__Materials provided__

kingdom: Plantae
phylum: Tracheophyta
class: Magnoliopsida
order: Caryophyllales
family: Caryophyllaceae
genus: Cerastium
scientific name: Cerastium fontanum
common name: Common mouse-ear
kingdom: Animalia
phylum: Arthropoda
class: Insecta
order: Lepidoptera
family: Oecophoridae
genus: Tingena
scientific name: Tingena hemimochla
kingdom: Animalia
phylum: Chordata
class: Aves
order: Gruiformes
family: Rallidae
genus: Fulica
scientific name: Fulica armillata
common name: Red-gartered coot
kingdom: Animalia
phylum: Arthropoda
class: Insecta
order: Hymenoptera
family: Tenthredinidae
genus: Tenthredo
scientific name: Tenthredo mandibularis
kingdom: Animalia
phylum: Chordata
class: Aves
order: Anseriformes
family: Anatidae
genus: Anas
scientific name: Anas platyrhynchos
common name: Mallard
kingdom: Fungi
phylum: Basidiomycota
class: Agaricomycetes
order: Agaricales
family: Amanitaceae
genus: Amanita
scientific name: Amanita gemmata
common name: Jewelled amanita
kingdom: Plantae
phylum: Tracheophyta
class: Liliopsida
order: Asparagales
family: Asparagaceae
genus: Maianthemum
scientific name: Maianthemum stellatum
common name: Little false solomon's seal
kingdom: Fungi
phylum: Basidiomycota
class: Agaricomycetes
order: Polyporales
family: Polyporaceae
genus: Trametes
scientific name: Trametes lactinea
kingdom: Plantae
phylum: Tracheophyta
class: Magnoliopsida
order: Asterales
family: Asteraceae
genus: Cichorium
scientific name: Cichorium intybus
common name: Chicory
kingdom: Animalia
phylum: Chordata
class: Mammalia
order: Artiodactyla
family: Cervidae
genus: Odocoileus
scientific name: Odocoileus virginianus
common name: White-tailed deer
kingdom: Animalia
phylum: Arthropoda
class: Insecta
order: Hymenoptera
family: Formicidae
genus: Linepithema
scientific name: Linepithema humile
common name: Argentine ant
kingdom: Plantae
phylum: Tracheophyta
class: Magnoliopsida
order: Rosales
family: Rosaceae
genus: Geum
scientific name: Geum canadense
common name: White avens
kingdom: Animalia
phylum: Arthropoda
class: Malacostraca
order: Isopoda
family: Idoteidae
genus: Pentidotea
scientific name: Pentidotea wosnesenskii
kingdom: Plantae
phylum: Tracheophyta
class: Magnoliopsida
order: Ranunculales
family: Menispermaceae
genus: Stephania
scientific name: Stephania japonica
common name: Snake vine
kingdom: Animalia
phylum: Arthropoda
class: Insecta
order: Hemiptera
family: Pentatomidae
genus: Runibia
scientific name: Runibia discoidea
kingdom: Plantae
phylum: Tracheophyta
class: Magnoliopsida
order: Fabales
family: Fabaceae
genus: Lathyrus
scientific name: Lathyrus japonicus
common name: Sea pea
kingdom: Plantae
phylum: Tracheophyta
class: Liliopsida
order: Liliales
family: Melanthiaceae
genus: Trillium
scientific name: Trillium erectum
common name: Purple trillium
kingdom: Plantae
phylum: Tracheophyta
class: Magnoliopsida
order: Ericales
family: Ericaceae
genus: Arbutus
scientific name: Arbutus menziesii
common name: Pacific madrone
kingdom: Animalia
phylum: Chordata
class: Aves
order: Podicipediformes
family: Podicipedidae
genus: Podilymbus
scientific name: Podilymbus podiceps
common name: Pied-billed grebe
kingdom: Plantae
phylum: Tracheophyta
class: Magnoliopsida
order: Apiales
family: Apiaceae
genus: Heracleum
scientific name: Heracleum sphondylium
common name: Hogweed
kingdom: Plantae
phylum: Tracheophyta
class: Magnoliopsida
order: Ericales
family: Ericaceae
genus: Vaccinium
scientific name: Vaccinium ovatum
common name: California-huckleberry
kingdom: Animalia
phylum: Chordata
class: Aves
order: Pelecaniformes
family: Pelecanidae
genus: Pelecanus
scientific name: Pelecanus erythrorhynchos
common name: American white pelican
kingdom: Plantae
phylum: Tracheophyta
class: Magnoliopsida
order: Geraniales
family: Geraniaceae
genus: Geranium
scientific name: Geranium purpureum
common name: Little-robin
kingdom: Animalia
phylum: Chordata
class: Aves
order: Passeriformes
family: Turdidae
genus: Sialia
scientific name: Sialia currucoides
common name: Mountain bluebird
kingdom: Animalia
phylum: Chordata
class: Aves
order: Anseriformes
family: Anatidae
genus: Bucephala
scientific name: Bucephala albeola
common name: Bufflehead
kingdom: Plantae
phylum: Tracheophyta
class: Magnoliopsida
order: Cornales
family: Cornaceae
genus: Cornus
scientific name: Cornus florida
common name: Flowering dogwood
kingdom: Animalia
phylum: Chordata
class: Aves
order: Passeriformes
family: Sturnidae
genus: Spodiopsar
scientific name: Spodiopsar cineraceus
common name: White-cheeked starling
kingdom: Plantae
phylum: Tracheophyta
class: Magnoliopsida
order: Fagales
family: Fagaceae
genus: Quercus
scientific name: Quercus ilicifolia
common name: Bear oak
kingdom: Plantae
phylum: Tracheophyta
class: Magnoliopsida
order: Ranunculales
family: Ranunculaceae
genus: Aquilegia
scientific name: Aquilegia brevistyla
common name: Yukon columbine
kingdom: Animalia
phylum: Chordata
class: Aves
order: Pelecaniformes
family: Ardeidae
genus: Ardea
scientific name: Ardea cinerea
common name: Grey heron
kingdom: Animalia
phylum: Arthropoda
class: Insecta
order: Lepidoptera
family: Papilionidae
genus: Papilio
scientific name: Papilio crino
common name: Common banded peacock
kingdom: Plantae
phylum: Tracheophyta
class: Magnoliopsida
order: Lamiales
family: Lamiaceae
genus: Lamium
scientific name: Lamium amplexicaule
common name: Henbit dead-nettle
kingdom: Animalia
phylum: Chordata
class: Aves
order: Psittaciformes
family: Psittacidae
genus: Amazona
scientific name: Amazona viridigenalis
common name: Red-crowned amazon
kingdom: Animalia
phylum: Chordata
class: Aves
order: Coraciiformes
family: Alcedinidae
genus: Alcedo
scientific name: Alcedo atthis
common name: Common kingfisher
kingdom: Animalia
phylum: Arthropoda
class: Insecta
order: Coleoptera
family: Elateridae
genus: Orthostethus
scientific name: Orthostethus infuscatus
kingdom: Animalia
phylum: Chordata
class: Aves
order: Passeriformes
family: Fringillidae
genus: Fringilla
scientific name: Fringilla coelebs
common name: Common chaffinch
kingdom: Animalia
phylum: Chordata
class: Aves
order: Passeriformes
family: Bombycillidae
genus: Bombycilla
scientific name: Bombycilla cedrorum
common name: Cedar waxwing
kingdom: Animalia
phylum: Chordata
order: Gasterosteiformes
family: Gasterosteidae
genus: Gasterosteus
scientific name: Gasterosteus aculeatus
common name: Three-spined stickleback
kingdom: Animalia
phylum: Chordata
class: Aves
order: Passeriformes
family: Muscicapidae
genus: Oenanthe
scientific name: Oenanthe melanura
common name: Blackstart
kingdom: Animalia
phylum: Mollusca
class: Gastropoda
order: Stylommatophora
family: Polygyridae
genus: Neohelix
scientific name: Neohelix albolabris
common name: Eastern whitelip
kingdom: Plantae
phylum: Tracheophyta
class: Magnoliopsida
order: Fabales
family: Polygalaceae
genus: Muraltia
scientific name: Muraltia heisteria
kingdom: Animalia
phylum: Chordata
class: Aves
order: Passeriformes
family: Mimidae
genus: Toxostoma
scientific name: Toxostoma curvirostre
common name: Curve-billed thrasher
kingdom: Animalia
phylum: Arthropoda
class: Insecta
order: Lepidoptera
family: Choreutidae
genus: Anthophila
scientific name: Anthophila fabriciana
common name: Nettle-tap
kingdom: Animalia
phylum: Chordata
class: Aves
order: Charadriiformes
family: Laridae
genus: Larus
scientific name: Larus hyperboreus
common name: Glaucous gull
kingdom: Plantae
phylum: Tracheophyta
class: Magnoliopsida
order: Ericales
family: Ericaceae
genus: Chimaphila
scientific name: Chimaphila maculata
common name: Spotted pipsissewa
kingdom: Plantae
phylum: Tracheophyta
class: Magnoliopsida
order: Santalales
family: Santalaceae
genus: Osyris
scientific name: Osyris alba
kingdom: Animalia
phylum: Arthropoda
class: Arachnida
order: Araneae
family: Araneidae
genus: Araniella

__Instruction__
Starting at the first line of the data and ending with the line that contains "scientific name: Stephania japonica", format those lines as a JSON list of strings with one string per line, leaving out any blank lines.

__Written solution__
[
  "kingdom: Plantae",
  "phylum: Tracheophyta",
  "class: Magnoliopsida",
  "order: Caryophyllales",
  "family: Caryophyllaceae",
  "genus: Cerastium",
  "scientific name: Cerastium fontanum",
  "common name: Common mouse-ear",
  "kingdom: Animalia",
  "phylum: Arthropoda",
  "class: Insecta",
  "order: Lepidoptera",
  "family: Oecophoridae",
  "genus: Tingena",
  "scientific name: Tingena hemimochla",
  "kingdom: Animalia",
  "phylum: Chordata",
  "class: Aves",
  "order: Gruiformes",
  "family: Rallidae",
  "genus: Fulica",
  "scientific name: Fulica armillata",
  "common name: Red-gartered coot",
  "kingdom: Animalia",
  "phylum: Arthropoda",
  "class: Insecta",
  "order: Hymenoptera",
  "family: Tenthredinidae",
  "genus: Tenthredo",
  "scientific name: Tenthredo mandibularis",
  "kingdom: Animalia",
  "phylum: Chordata",
  "class: Aves",
  "order: Anseriformes",
  "family: Anatidae",
  "genus: Anas",
  "scientific name: Anas platyrhynchos",
  "common name: Mallard",
  "kingdom: Fungi",
  "phylum: Basidiomycota",
  "class: Agaricomycetes",
  "order: Agaricales",
  "family: Amanitaceae",
  "genus: Amanita",
  "scientific name: Amanita gemmata",
  "common name: Jewelled amanita",
  "kingdom: Plantae",
  "phylum: Tracheophyta",
  "class: Liliopsida",
  "order: Asparagales",
  "family: Asparagaceae",
  "genus: Maianthemum",
  "scientific name: Maianthemum stellatum",
  "common name: Little false solomon's seal",
  "kingdom: Fungi",
  "phylum: Basidiomycota",
  "class: Agaricomycetes",
  "order: Polyporales",
  "family: Polyporaceae",
  "genus: Trametes",
  "scientific name: Trametes lactinea",
  "kingdom: Plantae",
  "phylum: Tracheophyta",
  "class: Magnoliopsida",
  "order: Asterales",
  "family: Asteraceae",
  "genus: Cichorium",
  "scientific name: Cichorium intybus",
  "common name: Chicory",
  "kingdom: Animalia",
  "phylum: Chordata",
  "class: Mammalia",
  "order: Artiodactyla",
  "family: Cervidae",
  "genus: Odocoileus",
  "scientific name: Odocoileus virginianus",
  "common name: White-tailed deer",
  "kingdom: Animalia",
  "phylum: Arthropoda",
  "class: Insecta",
  "order: Hymenoptera",
  "family: Formicidae",
  "genus: Linepithema",
  "scientific name: Linepithema humile",
  "common name: Argentine ant",
  "kingdom: Plantae",
  "phylum: Tracheophyta",
  "class: Magnoliopsida",
  "order: Rosales",
  "family: Rosaceae",
  "genus: Geum",
  "scientific name: Geum canadense",
  "common name: White avens",
  "kingdom: Animalia",
  "phylum: Arthropoda",
  "class: Malacostraca",
  "order: Isopoda",
  "family: Idoteidae",
  "genus: Pentidotea",
  "scientific name: Pentidotea wosnesenskii",
  "kingdom: Plantae",
  "phylum: Tracheophyta",
  "class: Magnoliopsida",
  "order: Ranunculales",
  "family: Menispermaceae",
  "genus: Stephania",
  "scientific name: Stephania japonica"
]